Those 20-plus hours per week he spent swimming were now devoted to self-understanding. It was only then, Bailar says, that “I figured out and could say for the first time that I was transgender.” By the next fall, Bailar was swimming again. But this time for the Harvard men’s team, not the women’s team, as the first transgender man to compete as a man in any NCAA Division I sport.
At his first college meet, Bailar was “freaking out,” he told the audience of Lafayette students. “Then the national anthem begins and I think, ‘Wait, this is the same thing I’ve been doing since I was 4.’” Per his pre-meet anthem ritual, Bailar raised his right hand to his heart and went to tuck his thumb inside the shoulder strap of his one-piece women’s bathing suit … then remembered he was wearing a men’s Speedo.

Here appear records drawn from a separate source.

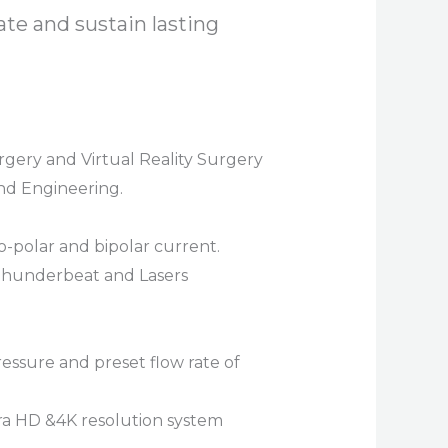
ate and sustain lasting
gery and Virtual Reality Surgery
and Engineering.
-polar and bipolar current.
 Thunderbeat and Lasers
ressure and preset flow rate of
tra HD &4K resolution system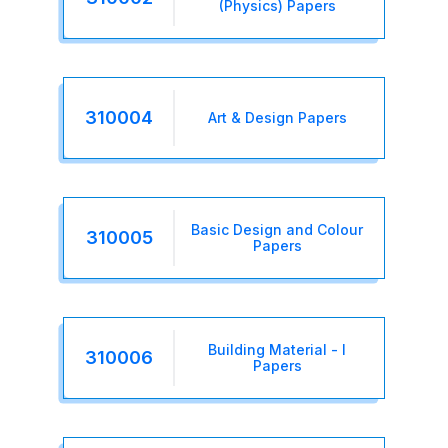
(Physics) Papers
310004
Art & Design Papers
Basic Design and Colour
310005
Papers
Building Material - I
310006
Papers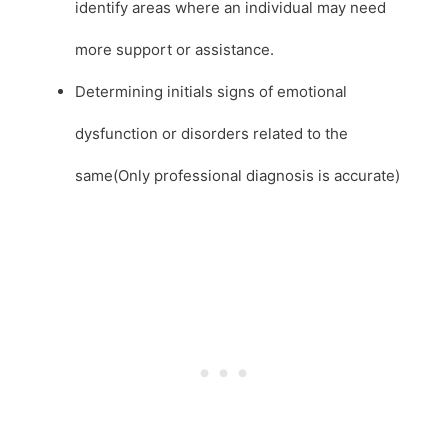
identify areas where an individual may need
more support or assistance.
Determining initials signs of emotional
dysfunction or disorders related to the
same(Only professional diagnosis is accurate)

“In that very moment, it was all the same, and it was all different.” The lesson for his audience? “Your identity does not have to rob you of your passion.”
Bailar’s story has been featured in national news articles, swimming magazines, and MTV’s 2015’s Best Moments for the Trans Community. His Lafayette visit came in the fifth week of a six-week cross-country campus tour to encourage students to be true to themselves. The 2019 Harvard graduate lives in Seattle, Wash., where he teaches emotional intelligence skills to employees at a financial services company.
Bailar acknowledged that his path, while difficult, was easier than most. His family “responded with immense love but not always understanding.” His “conservative, Catholic, Korean grandmother” listened to Bailar read aloud a coming-out letter to her, on which he labored for months, before responding, “I knew that.” The coaches and athletes on Harvard’s women’s and men’s swim teams were supportive and welcoming.
“I asked every male team member, ‘Would you be OK with this?’ Without fail, they asked, ‘Are you going to keep up in practice? Are you going to work hard in school? If so, then yeah, sure.’”
The hardest times were during middle school when Bailar presented as a girl and classmates bullied him for being too boyish and kicked him out of women’s restrooms. By high school, “I was setting swimming records and being recruited by Ivy League schools, but most of the time I was miserable, sad, lost, disconnected.” The source of that pain remained hidden until the gap year.
Most of our early lives are spent learning who we’re supposed to be, Bailar told the students. That makes the rest of life “a journey of unlearning who we’re supposed to be to discover who we really are.”